◆ Task to carry out
Extract the first line through the line containing "européennes de maintien" from the listing below, exactly as written.

◆ Study material
○ ○ ○ ○ ○ ○ ○

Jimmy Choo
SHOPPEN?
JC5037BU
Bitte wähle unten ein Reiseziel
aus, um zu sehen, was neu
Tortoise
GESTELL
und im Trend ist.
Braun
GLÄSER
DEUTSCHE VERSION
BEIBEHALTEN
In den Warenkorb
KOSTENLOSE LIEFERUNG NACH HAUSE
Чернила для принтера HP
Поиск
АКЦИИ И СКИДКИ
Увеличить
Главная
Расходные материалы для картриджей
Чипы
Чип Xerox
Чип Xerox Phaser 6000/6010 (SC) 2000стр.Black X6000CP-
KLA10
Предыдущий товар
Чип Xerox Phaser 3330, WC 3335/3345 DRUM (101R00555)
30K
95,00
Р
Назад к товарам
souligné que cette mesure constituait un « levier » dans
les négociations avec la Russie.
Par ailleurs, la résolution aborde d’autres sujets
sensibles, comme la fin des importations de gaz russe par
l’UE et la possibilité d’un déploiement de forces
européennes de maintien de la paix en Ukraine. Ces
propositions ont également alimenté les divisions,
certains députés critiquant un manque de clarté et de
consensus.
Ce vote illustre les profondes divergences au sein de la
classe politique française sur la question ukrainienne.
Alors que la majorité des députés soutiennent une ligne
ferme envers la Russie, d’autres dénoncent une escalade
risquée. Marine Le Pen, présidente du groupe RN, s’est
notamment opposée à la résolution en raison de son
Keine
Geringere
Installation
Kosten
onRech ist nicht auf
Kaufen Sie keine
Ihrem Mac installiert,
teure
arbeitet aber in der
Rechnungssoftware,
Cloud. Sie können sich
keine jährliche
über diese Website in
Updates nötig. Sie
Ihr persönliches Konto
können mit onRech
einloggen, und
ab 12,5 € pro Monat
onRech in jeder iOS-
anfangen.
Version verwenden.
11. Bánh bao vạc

○ ○ ○ ○ ○ ○ ○

◆ Finished task
Jimmy Choo
SHOPPEN?
JC5037BU
Bitte wähle unten ein Reiseziel
aus, um zu sehen, was neu
Tortoise
GESTELL
und im Trend ist.
Braun
GLÄSER
DEUTSCHE VERSION
BEIBEHALTEN
In den Warenkorb
KOSTENLOSE LIEFERUNG NACH HAUSE
Чернила для принтера HP
Поиск
АКЦИИ И СКИДКИ
Увеличить
Главная
Расходные материалы для картриджей
Чипы
Чип Xerox
Чип Xerox Phaser 6000/6010 (SC) 2000стр.Black X6000CP-
KLA10
Предыдущий товар
Чип Xerox Phaser 3330, WC 3335/3345 DRUM (101R00555)
30K
95,00
Р
Назад к товарам
souligné que cette mesure constituait un « levier » dans
les négociations avec la Russie.
Par ailleurs, la résolution aborde d’autres sujets
sensibles, comme la fin des importations de gaz russe par
l’UE et la possibilité d’un déploiement de forces
européennes de maintien de la paix en Ukraine. Ces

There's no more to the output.